== INFORMATION PROVIDED

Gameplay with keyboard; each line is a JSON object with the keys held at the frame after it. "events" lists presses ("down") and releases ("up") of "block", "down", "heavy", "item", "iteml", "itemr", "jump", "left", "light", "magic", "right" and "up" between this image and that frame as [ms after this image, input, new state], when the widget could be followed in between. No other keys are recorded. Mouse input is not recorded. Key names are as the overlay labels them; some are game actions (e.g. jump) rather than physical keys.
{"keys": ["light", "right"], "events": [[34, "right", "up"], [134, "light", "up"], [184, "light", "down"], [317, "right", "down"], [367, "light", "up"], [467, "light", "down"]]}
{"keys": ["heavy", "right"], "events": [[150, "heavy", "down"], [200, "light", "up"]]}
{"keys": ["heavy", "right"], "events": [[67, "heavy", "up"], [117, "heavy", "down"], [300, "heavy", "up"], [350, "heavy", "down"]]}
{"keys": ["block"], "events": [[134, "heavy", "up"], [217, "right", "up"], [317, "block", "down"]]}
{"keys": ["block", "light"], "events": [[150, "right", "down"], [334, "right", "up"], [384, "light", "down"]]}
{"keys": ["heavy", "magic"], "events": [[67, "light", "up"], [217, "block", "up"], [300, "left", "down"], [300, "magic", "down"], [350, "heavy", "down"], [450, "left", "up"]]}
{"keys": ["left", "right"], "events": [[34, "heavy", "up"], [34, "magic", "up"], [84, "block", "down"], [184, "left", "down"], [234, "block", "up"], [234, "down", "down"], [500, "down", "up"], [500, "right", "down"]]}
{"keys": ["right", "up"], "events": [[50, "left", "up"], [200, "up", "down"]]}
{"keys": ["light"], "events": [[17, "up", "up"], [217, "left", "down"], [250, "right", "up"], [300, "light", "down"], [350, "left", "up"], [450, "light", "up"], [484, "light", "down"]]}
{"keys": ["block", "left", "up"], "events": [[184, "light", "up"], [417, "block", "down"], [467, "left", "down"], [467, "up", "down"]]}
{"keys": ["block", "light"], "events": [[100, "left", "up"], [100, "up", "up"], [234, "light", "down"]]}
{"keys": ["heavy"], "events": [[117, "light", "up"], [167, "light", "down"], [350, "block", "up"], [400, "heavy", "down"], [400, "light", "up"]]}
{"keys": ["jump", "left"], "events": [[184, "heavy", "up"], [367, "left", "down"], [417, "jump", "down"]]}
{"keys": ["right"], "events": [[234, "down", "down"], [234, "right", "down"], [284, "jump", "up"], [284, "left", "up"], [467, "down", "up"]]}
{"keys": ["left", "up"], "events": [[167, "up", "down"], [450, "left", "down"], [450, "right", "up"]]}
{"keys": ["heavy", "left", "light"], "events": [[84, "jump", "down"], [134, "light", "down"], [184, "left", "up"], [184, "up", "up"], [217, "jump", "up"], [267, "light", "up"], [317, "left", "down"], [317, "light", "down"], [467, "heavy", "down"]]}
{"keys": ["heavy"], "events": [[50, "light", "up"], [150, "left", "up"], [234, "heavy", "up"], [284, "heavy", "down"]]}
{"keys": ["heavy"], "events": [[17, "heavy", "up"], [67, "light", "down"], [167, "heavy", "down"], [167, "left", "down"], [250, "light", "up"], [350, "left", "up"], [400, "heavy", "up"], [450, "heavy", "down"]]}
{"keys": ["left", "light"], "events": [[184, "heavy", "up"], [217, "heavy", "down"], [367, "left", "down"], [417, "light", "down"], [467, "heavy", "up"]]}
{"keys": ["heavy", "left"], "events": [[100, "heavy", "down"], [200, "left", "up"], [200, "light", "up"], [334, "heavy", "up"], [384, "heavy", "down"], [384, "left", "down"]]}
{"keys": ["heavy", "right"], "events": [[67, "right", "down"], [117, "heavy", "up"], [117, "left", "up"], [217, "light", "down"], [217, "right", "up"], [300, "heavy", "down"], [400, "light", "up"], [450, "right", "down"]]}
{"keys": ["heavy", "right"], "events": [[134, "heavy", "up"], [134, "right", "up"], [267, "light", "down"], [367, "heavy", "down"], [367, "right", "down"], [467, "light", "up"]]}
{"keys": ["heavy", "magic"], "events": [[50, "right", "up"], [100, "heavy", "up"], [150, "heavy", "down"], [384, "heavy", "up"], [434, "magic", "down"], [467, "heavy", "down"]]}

====

**TASK TO COMPLETE:**
Print each entry above word for word, leaving none out.

**TASK RESULT:**
Gameplay with keyboard; each line is a JSON object with the keys held at the frame after it. "events" lists presses ("down") and releases ("up") of "block", "down", "heavy", "item", "iteml", "itemr", "jump", "left", "light", "magic", "right" and "up" between this image and that frame as [ms after this image, input, new state], when the widget could be followed in between. No other keys are recorded. Mouse input is not recorded. Key names are as the overlay labels them; some are game actions (e.g. jump) rather than physical keys.
{"keys": ["light", "right"], "events": [[34, "right", "up"], [134, "light", "up"], [184, "light", "down"], [317, "right", "down"], [367, "light", "up"], [467, "light", "down"]]}
{"keys": ["heavy", "right"], "events": [[150, "heavy", "down"], [200, "light", "up"]]}
{"keys": ["heavy", "right"], "events": [[67, "heavy", "up"], [117, "heavy", "down"], [300, "heavy", "up"], [350, "heavy", "down"]]}
{"keys": ["block"], "events": [[134, "heavy", "up"], [217, "right", "up"], [317, "block", "down"]]}
{"keys": ["block", "light"], "events": [[150, "right", "down"], [334, "right", "up"], [384, "light", "down"]]}
{"keys": ["heavy", "magic"], "events": [[67, "light", "up"], [217, "block", "up"], [300, "left", "down"], [300, "magic", "down"], [350, "heavy", "down"], [450, "left", "up"]]}
{"keys": ["left", "right"], "events": [[34, "heavy", "up"], [34, "magic", "up"], [84, "block", "down"], [184, "left", "down"], [234, "block", "up"], [234, "down", "down"], [500, "down", "up"], [500, "right", "down"]]}
{"keys": ["right", "up"], "events": [[50, "left", "up"], [200, "up", "down"]]}
{"keys": ["light"], "events": [[17, "up", "up"], [217, "left", "down"], [250, "right", "up"], [300, "light", "down"], [350, "left", "up"], [450, "light", "up"], [484, "light", "down"]]}
{"keys": ["block", "left", "up"], "events": [[184, "light", "up"], [417, "block", "down"], [467, "left", "down"], [467, "up", "down"]]}
{"keys": ["block", "light"], "events": [[100, "left", "up"], [100, "up", "up"], [234, "light", "down"]]}
{"keys": ["heavy"], "events": [[117, "light", "up"], [167, "light", "down"], [350, "block", "up"], [400, "heavy", "down"], [400, "light", "up"]]}
{"keys": ["jump", "left"], "events": [[184, "heavy", "up"], [367, "left", "down"], [417, "jump", "down"]]}
{"keys": ["right"], "events": [[234, "down", "down"], [234, "right", "down"], [284, "jump", "up"], [284, "left", "up"], [467, "down", "up"]]}
{"keys": ["left", "up"], "events": [[167, "up", "down"], [450, "left", "down"], [450, "right", "up"]]}
{"keys": ["heavy", "left", "light"], "events": [[84, "jump", "down"], [134, "light", "down"], [184, "left", "up"], [184, "up", "up"], [217, "jump", "up"], [267, "light", "up"], [317, "left", "down"], [317, "light", "down"], [467, "heavy", "down"]]}
{"keys": ["heavy"], "events": [[50, "light", "up"], [150, "left", "up"], [234, "heavy", "up"], [284, "heavy", "down"]]}
{"keys": ["heavy"], "events": [[17, "heavy", "up"], [67, "light", "down"], [167, "heavy", "down"], [167, "left", "down"], [250, "light", "up"], [350, "left", "up"], [400, "heavy", "up"], [450, "heavy", "down"]]}
{"keys": ["left", "light"], "events": [[184, "heavy", "up"], [217, "heavy", "down"], [367, "left", "down"], [417, "light", "down"], [467, "heavy", "up"]]}
{"keys": ["heavy", "left"], "events": [[100, "heavy", "down"], [200, "left", "up"], [200, "light", "up"], [334, "heavy", "up"], [384, "heavy", "down"], [384, "left", "down"]]}
{"keys": ["heavy", "right"], "events": [[67, "right", "down"], [117, "heavy", "up"], [117, "left", "up"], [217, "light", "down"], [217, "right", "up"], [300, "heavy", "down"], [400, "light", "up"], [450, "right", "down"]]}
{"keys": ["heavy", "right"], "events": [[134, "heavy", "up"], [134, "right", "up"], [267, "light", "down"], [367, "heavy", "down"], [367, "right", "down"], [467, "light", "up"]]}
{"keys": ["heavy", "magic"], "events": [[50, "right", "up"], [100, "heavy", "up"], [150, "heavy", "down"], [384, "heavy", "up"], [434, "magic", "down"], [467, "heavy", "down"]]}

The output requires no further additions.